Hacker News new | ask | show | jobs
by ckok 3217 days ago
Most compilers sort of work this way, except that they don't have an intermediate format. They take source, turn it into tokens, turn it into a tree of sorts, run several passes over it till the end result is reached (whatever the target is).

My own compilers turn 4 different input languages in the same parser tree (Hand written tokenizers/parsers), do several passes over it until it has a very base set of instructions left, at which point it generates code for whatever backend was picked.

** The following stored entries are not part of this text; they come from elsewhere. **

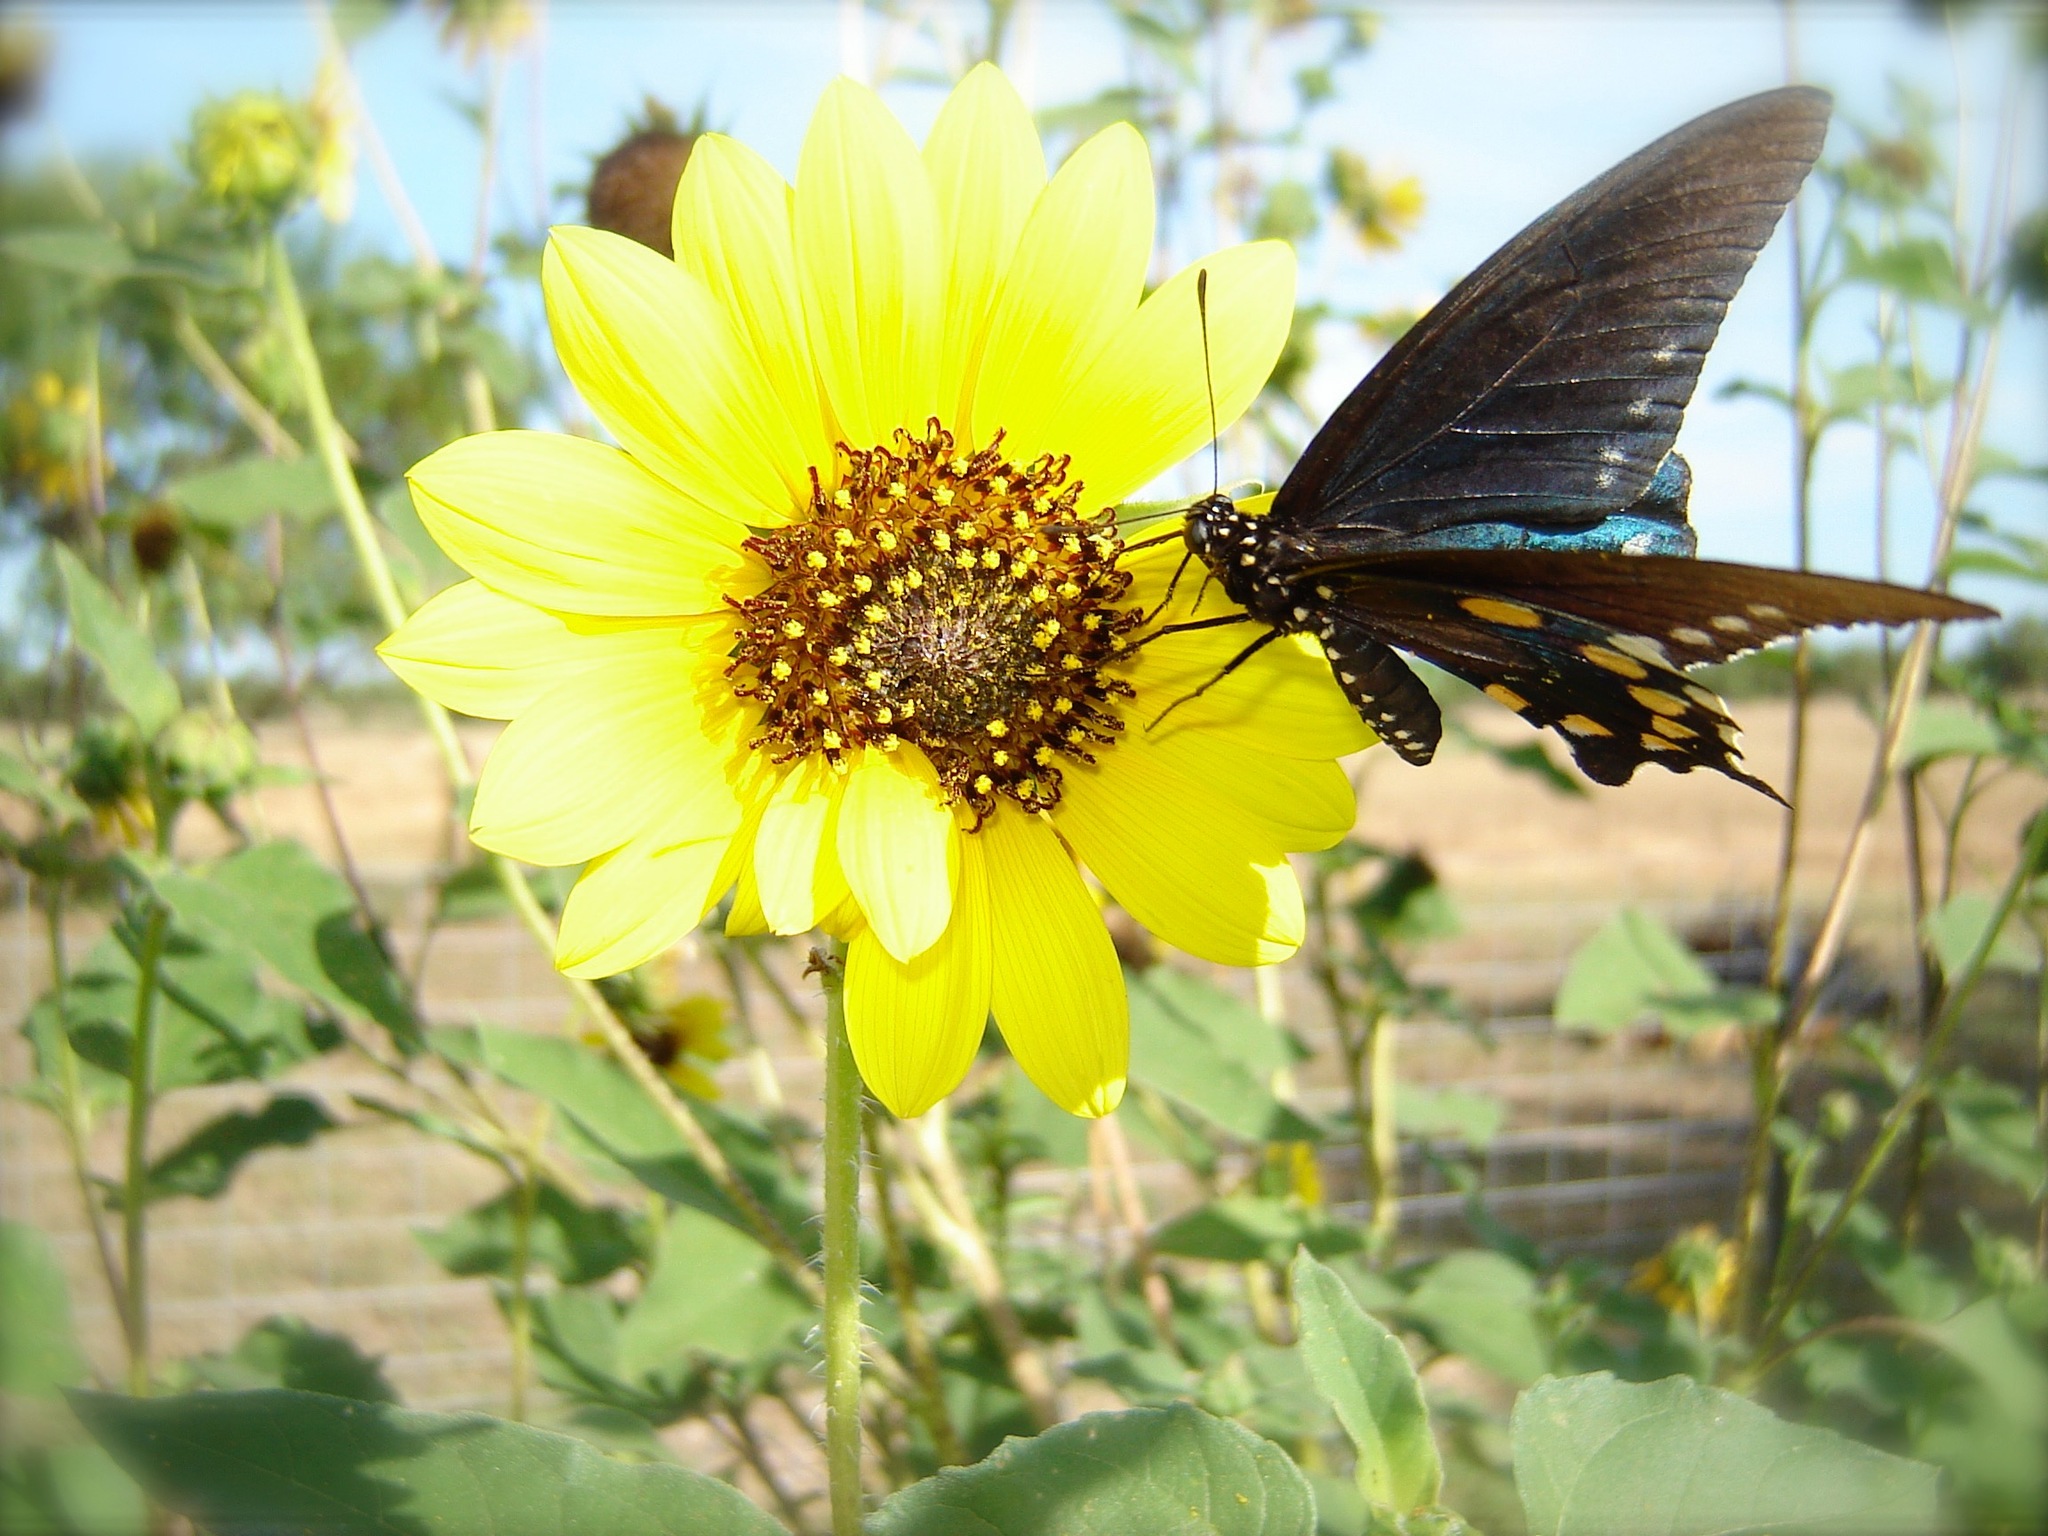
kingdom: Animalia
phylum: Arthropoda
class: Insecta
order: Lepidoptera
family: Papilionidae
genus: Battus
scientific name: Battus philenor
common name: Pipevine swallowtail
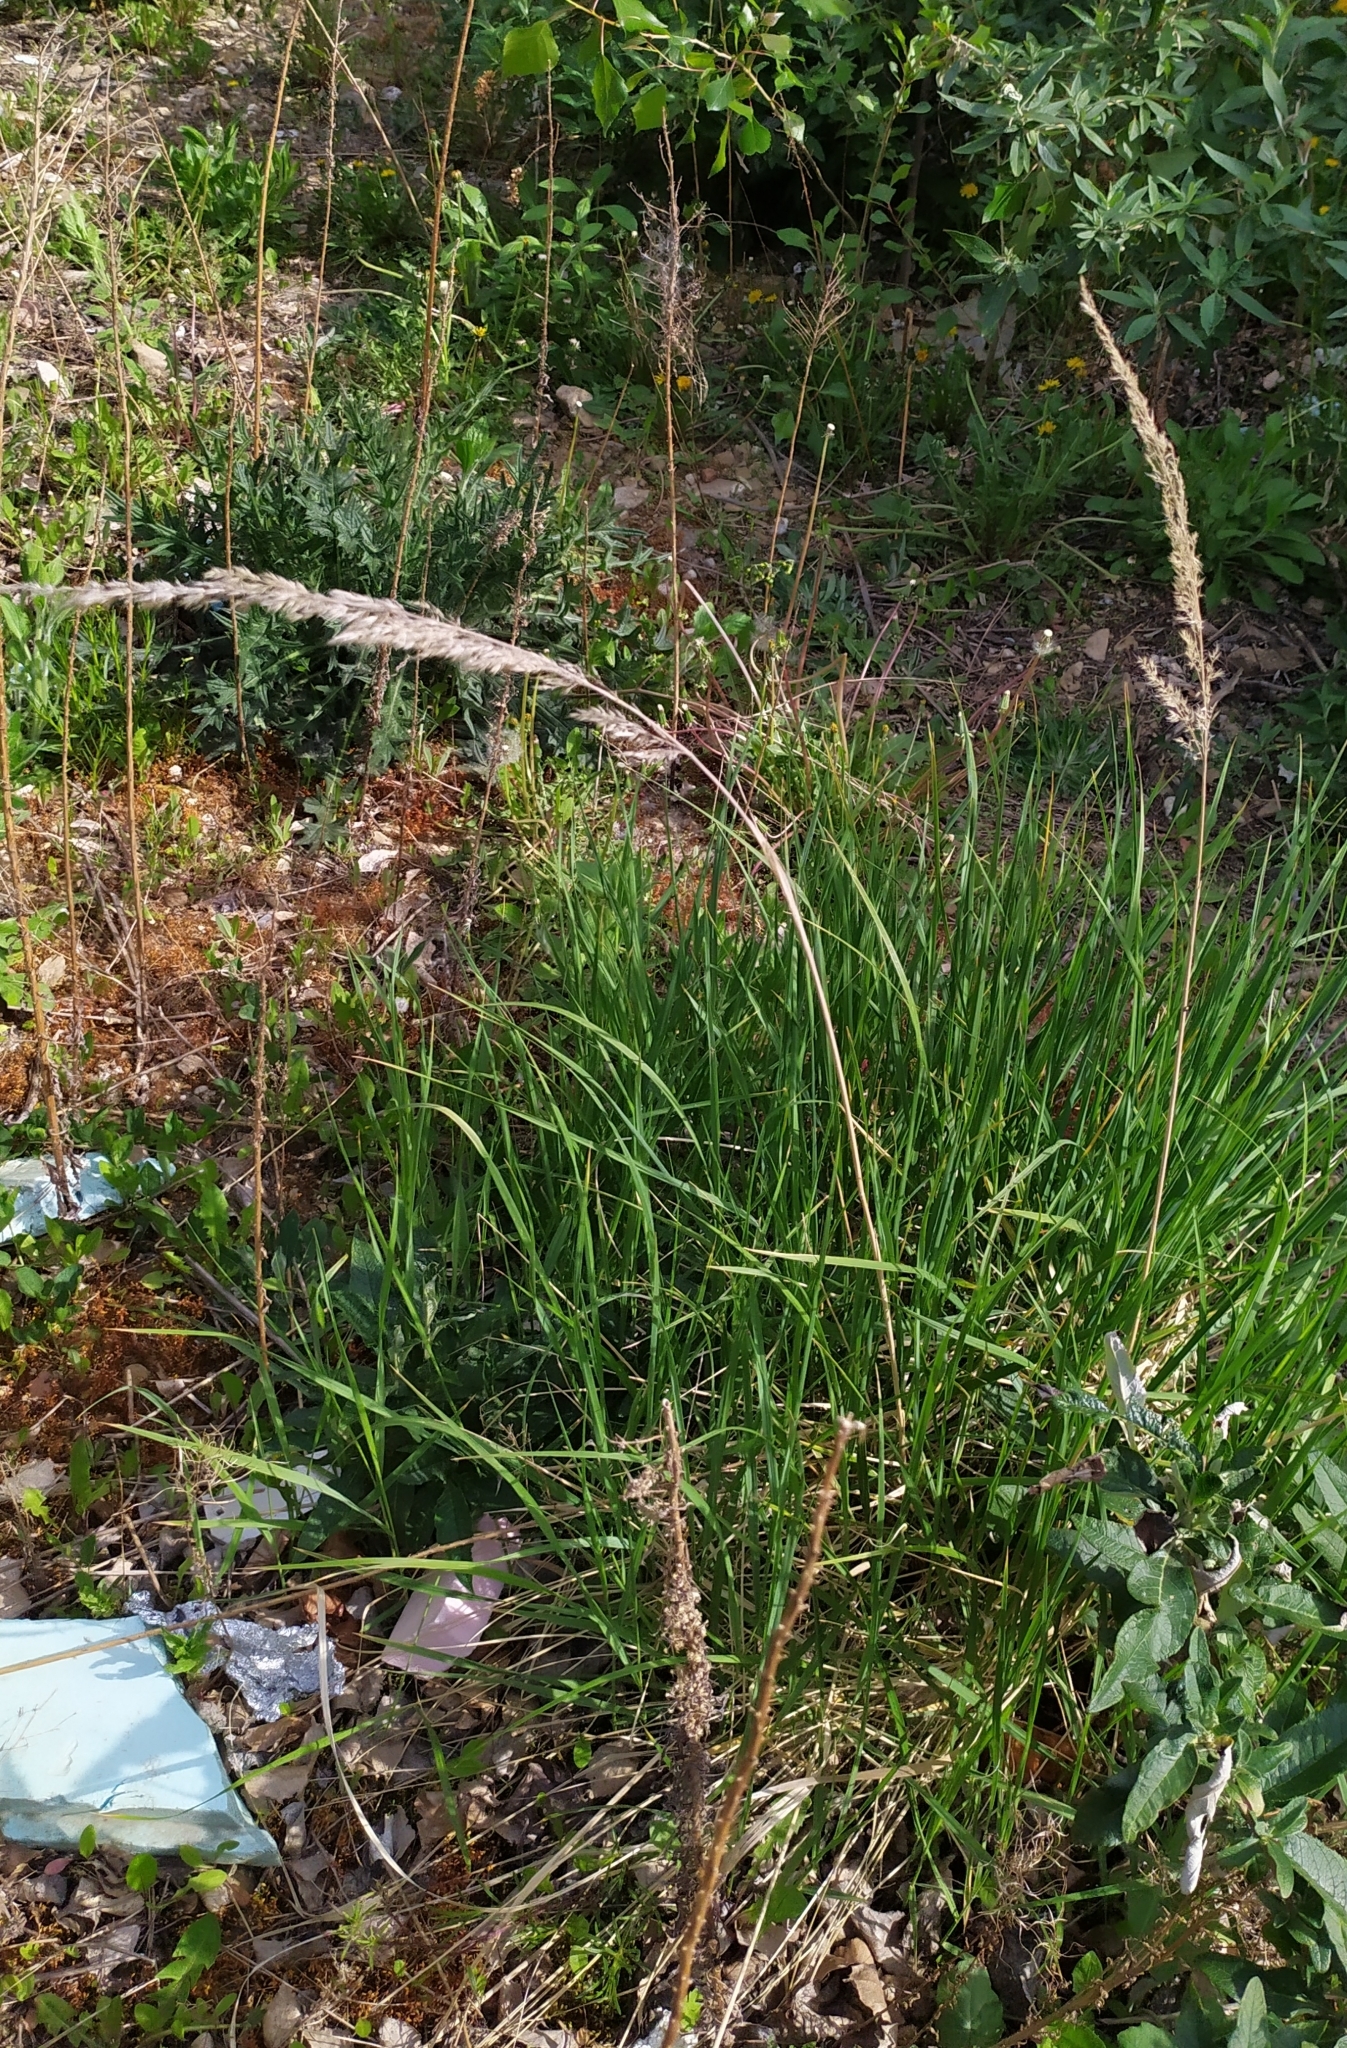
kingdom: Plantae
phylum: Tracheophyta
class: Liliopsida
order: Poales
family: Poaceae
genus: Calamagrostis
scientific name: Calamagrostis epigejos
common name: Wood small-reed
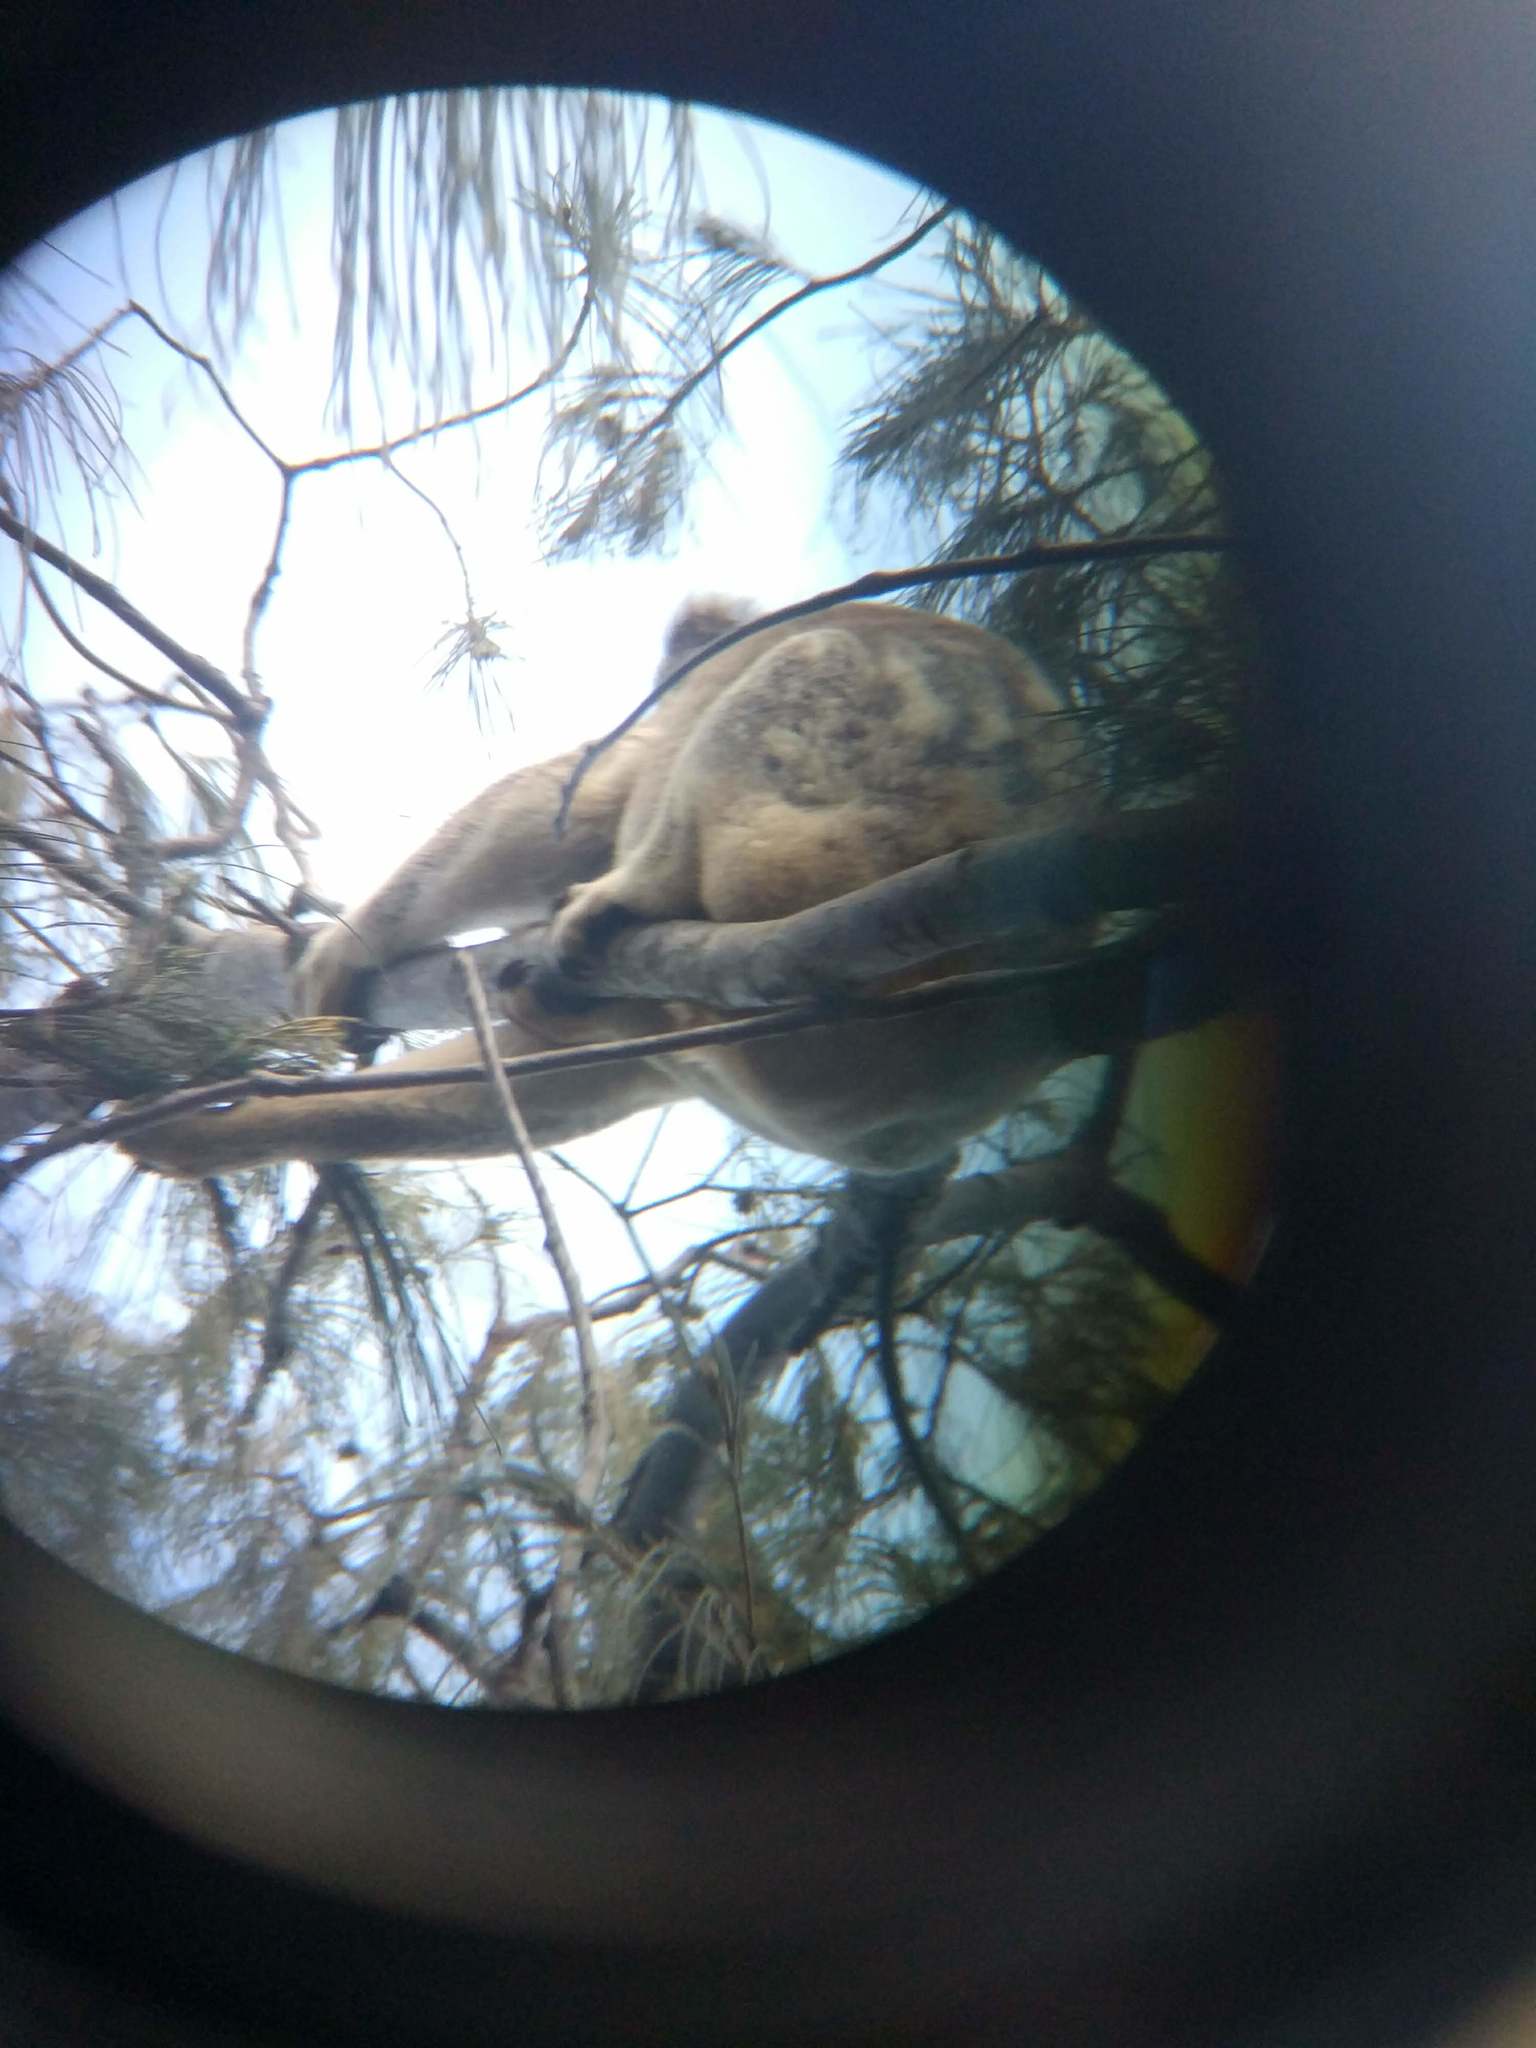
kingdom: Animalia
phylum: Chordata
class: Mammalia
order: Diprotodontia
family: Phascolarctidae
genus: Phascolarctos
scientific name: Phascolarctos cinereus
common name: Koala
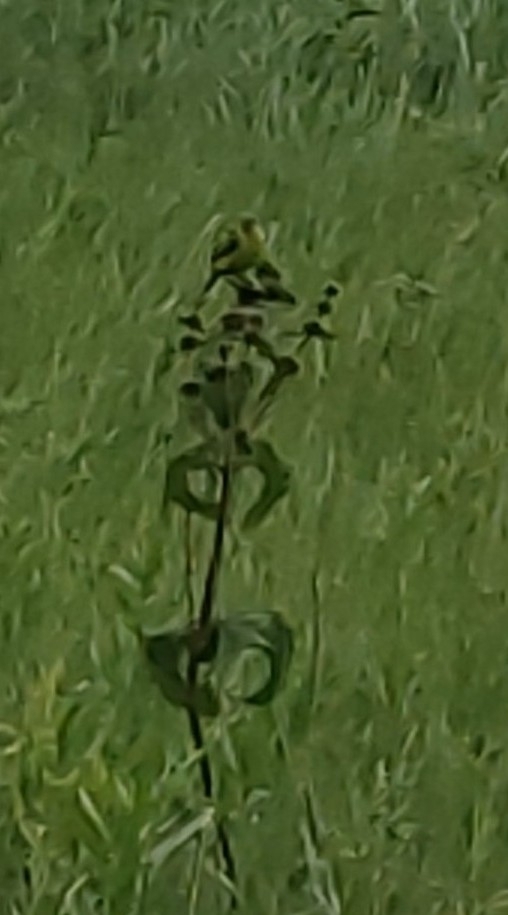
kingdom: Animalia
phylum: Chordata
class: Aves
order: Passeriformes
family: Motacillidae
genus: Motacilla
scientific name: Motacilla flava
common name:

The only big difference is that the process outlined in the article has an actual textual intermediate format, if I understand it correctly. Sounds like a lot of work of extra work with little gain, a simpler approach might be to have "ToString" method working on all nodes on all levels that' outputs info clear enough to understand from within a debugger.

1 comments

It's not that there's a textual intermediate format: just a defined intermediate tree structure. Some examples are given in the nanopass framework documentation [0]. So it's not that the input language is processed into an intermediate format, which is printed to a string and then read by the next pass; the intermediate languages are all in various forms of trees. See also the paper on writing Chez Scheme as a nanopass system [1].

[0] https://docs.racket-lang.org/nanopass/index.html

[1] https://www.cs.indiana.edu/~dyb/pubs/commercial-nanopass.pdf

That's a pretty interesting approach then; I like it.